Texto CB1A1-I
A
emergência de uma grande variedade de plataformas digitais, desde o final da década de 1990,
provocou uma mudança econômica radical e uma reorganização de mercados e arranjos de trabalho. A
economia de plataforma não está apenas mudando a forma como o trabalho é realizado e
remunerado. Os mercados de trabalho também estão se transformando drasticamente, levando a
uma situação em que o “emprego padrão” é cada vez mais suplementado ou substituído por trabalho
temporário “fora do padrão”, mediado por plataformas.
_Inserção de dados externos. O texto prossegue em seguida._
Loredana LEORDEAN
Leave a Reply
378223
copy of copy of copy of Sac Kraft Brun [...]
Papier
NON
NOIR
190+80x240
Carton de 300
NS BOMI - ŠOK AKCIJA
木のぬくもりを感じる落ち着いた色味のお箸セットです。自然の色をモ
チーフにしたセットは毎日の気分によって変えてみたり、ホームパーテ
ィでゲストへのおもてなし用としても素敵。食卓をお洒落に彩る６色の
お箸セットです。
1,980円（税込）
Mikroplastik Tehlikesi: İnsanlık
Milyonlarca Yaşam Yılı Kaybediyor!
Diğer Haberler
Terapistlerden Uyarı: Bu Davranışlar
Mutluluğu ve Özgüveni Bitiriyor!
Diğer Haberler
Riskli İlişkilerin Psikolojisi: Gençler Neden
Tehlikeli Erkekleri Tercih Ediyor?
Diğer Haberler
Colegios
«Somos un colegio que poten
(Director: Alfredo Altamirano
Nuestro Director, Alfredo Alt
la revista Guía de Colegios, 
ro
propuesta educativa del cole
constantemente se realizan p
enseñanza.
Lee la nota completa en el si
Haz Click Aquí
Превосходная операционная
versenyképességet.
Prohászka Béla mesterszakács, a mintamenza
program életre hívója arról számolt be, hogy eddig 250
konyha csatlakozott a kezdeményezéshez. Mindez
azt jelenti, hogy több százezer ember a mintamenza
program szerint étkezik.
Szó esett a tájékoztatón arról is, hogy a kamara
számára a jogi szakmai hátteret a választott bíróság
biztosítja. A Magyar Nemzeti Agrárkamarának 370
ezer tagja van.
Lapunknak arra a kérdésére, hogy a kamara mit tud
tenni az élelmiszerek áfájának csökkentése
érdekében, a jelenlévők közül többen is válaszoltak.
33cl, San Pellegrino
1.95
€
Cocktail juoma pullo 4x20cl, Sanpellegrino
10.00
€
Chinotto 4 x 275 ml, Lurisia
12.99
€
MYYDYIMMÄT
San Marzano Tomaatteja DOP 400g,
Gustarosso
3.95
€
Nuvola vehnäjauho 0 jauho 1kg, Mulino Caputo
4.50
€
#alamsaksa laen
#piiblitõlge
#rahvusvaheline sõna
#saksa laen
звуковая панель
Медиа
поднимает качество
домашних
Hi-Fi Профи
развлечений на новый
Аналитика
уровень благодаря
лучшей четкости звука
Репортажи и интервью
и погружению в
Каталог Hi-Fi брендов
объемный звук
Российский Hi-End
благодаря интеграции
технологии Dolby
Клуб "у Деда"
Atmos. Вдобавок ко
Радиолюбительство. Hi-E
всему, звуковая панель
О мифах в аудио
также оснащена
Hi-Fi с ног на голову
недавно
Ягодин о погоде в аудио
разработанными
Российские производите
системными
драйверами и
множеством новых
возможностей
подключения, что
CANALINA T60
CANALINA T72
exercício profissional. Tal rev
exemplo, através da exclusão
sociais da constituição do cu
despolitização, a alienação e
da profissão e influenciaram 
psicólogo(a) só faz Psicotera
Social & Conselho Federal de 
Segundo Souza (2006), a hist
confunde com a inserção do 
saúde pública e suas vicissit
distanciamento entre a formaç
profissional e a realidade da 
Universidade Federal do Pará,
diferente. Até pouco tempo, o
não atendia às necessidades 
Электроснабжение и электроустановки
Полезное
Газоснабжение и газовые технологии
Em um contexto de crescente instabilidade
macroeconômica, de desregulamentação das relações de trabalho — em função do impacto disruptivo
de tecnologias digitais na intermediação dessas relações —, verifica-se a emergência de novas formas
de emprego “fora do padrão”, que reforçam diversos tipos de “flexibilidade” — temporal, espacial,
gerencial e funcional, entre outras. Grande parte dessas novas formas de emprego está vinculada à
mediação de plataformas digitais, que conectam ofertantes e demandantes de trabalho.
As
plataformas digitais facilitam a articulação entre ofertantes e demandantes de trabalho que, de outra
forma, poderiam ter dificuldades para interagir entre si, tornando a realização de transações mais
eficiente do que seria possível em relacionamentos bilaterais entre as partes, fornecendo infraestrutura
e regras para sua realização. No âmbito dessas plataformas, a correspondência (matching) entre ofertantes e demandantes de trabalho pode
ser feita de forma eficaz, por exemplo, por meio de algoritmos que diminuem a quantidade de tempo
utilizado para encontrar trabalhadores adequados para tarefas específicas, além de oferecer a base
para o controle e gerenciamento dessas tarefas.
No entanto,
a força de trabalho torna-se mais vulnerável, pois as leis trabalhistas ainda se baseiam em um antigo
sistema “binário”, segundo o qual quem é empregado recebe direitos — por exemplo, aviso de
demissão ou férias pagas —, mas para quem é contratado o acesso a esses direitos tende a ser
restringido. Assim, se o modelo de plataformas de trabalho com a interveniência de uma gestão
algorítmica oferece vantagens no que se refere à flexibilidade sobre formas convencionais de
organização e gestão do trabalho, esse mesmo modelo suscita questões relevantes como a distribuição
desigual de oportunidades, benefícios e riscos entre os agentes envolvidos, bem como os possíveis
custos sociais advindos de uma eventual precarização das relações de trabalho.
Herbert P. S. de Oliveira e Jorge N. de P. Britto. Gerenciamento e disciplina algorítmica:
uma análise focalizada em plataformas de emprego de elevada
qualificação.
Economia e
Sociedade, Campinas, v. 32, n.º 3 (79), 2023 (com adaptações).